Overall I’d say both versions are good with the book being slightly better. I would recommend the show whether you intend to read the book or not.
This is hired I felt too. I just finished the first book. The entire 10 episodes of the first season probably got 1/2 way through the book. There were frustrating moments in the series and a lot of drawn out plot points that were more nimbly handled in the book. The series kept some things vague and generated extra drama to keep you watching. The book focused on other things. Both were good. I enjoyed the series enough to want to read the books. But I liked the book a bit better.
I’ve watched the trailer and I’m not convinced (even though I’ll almost cetainly watch it).
- Not sure the broadening of the show is necessary or can work.
- Not sure focusing on carry over characters can work with the gravity of the story, though I thought the emperor clones thing was an excellent way to work in a perennial character that fits within the story and universe.
- I’m not even sure that slowing it down and doing it all over 8 seasons makes sense.
I have watched the first couple of episodes and it is painfully slow. I don’t know if I can bring myself to keep going.
You’re talking about season 1? That’s fair. From memory, it kinda picks up … a little. I’m not sure I can say you should keep going.
Have you read the books?
No, I haven’t read the books yet but so far the show does not make me want to either.
Just read the books. The show does an excellent job of completely butchering all the parts that made the books good. The show is in fact so bad that show spoilers don’t even count as book spoilers.
People have been talking about making the books into films or a TV show for ages, and somewhat like Dune, it was always thought difficult to do.

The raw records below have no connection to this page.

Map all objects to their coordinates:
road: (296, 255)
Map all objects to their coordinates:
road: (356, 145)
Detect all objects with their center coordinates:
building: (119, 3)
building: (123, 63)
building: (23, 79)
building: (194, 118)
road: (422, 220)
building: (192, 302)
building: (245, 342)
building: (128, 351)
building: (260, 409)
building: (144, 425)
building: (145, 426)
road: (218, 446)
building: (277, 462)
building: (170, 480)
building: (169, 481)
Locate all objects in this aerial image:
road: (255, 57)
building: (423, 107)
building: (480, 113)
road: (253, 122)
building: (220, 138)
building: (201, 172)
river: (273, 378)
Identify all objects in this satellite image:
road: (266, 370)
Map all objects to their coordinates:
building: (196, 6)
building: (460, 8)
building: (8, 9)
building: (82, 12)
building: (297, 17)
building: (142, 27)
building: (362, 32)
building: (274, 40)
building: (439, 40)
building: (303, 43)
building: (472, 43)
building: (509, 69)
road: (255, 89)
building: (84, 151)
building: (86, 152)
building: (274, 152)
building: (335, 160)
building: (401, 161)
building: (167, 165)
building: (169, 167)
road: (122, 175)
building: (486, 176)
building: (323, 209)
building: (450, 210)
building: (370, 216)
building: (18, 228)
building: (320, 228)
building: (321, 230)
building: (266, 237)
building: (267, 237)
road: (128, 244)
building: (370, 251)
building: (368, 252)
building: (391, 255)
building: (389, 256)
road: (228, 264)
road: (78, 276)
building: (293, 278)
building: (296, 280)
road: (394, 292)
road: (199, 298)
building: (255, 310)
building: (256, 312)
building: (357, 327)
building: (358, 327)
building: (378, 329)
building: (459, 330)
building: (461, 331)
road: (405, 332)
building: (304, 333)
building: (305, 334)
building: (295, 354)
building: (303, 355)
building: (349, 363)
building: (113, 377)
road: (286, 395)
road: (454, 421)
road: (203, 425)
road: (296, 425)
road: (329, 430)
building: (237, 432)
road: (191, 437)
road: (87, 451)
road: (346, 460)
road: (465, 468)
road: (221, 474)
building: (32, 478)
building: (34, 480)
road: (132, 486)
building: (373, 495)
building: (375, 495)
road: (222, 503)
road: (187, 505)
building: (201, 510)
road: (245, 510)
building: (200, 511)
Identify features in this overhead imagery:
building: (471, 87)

It seems that that perception has given the writers permission to totally do their own thing … and I don’t think it’s working at all.
The emperor clone thing was clever, and they should have just gone for things like that all the way through, clever cheap ideas and structures that let them tell the Foundation story without going too big on the budget and making it easier to understand and follow in a TV format.
Oh no … I really wouldn’t judge the books by the show … very different feels, and the books are an old classic too. There are three books, and they’re pretty episodic in their structure, so you could give the first one a shot, read the first few chapters and decide from there. Even just reading the first book will let you know what they’re like. And from memory, they’re not long at all.
Everyone should read the books. As annother said the show is only inspired by the books.
The very basic premise of the books is, the individual is unimportant in face of large systemic forces. The show clearly has the opposite viewpoint. Because those kinds of stories are easier to write, therefore more common, and what people are used to. So it’s also easier to sell.
I hope they make it through to the end of all 3 books. It seems like a Herculean task to wrangle these books into something made for tv.
I figured it was obvious: because big books also start slow.